PROBLEM DESCRIPTION> With the pictures left out, restate every entry word for word.

DATA SHOWN>
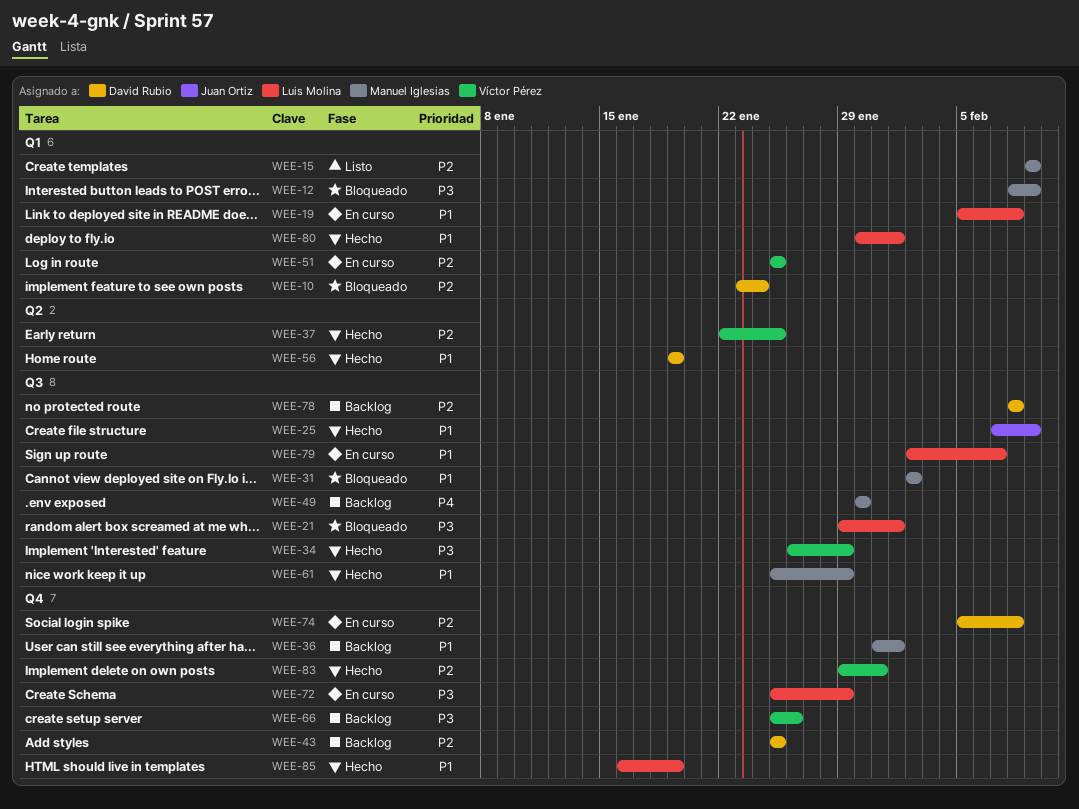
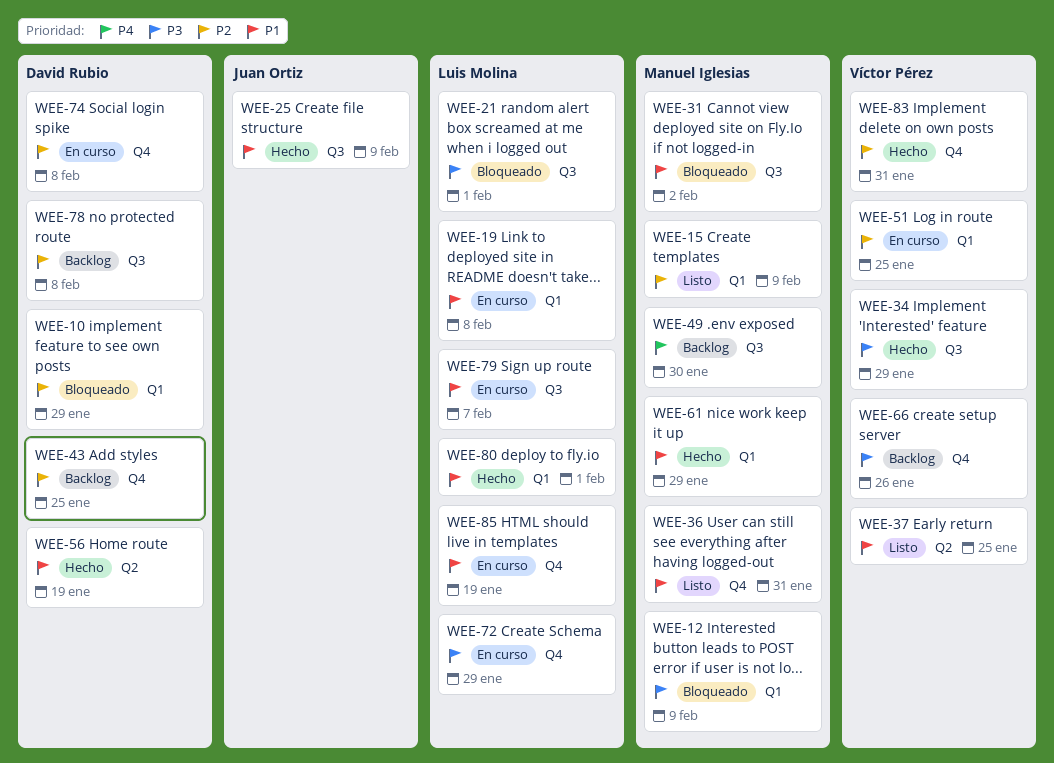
WEE-10, due: Jan 24 -> Jan 29
WEE-36, status: Backlog -> Listo
WEE-36, due: Feb 1 -> Jan 31
WEE-37, status: Hecho -> Listo
WEE-37, priority: P2 -> P1
WEE-61, label: Q3 -> Q1
WEE-85, status: Hecho -> En curso

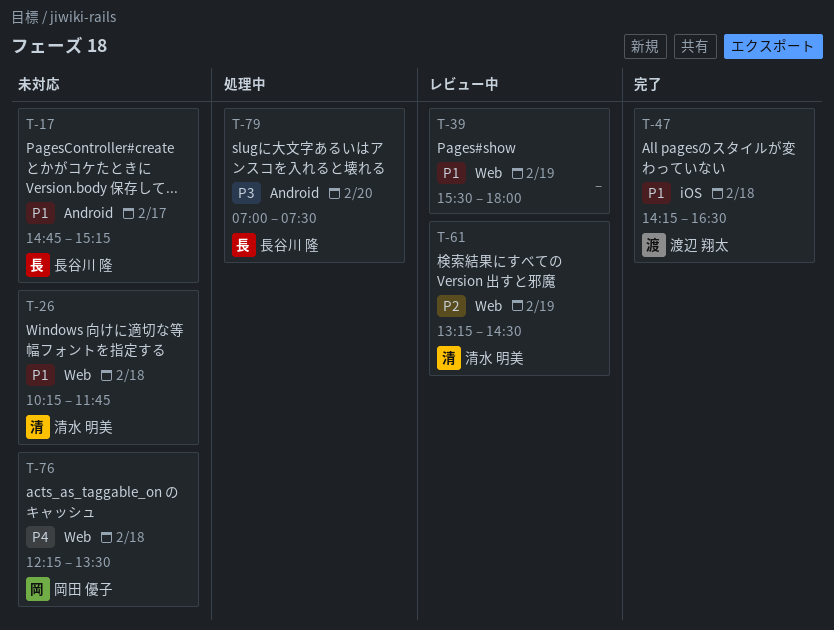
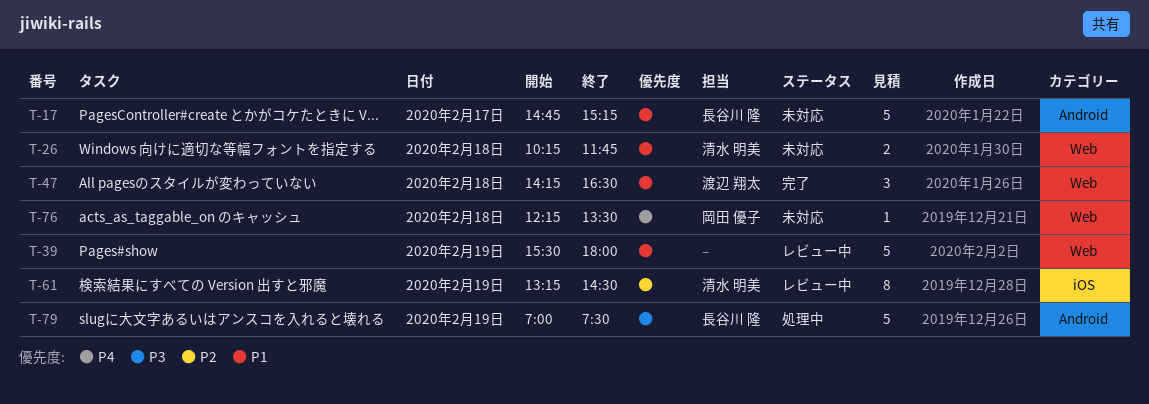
T-47, label: iOS -> Web
T-61, label: Web -> iOS
T-79, day: Feb 20 -> Feb 19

EXERCISE RESULT>
WEE-10, due: Jan 24 -> Jan 29
WEE-36, status: Backlog -> Listo
WEE-36, due: Feb 1 -> Jan 31
WEE-37, status: Hecho -> Listo
WEE-37, priority: P2 -> P1
WEE-61, label: Q3 -> Q1
WEE-85, status: Hecho -> En curso

T-47, label: iOS -> Web
T-61, label: Web -> iOS
T-79, day: Feb 20 -> Feb 19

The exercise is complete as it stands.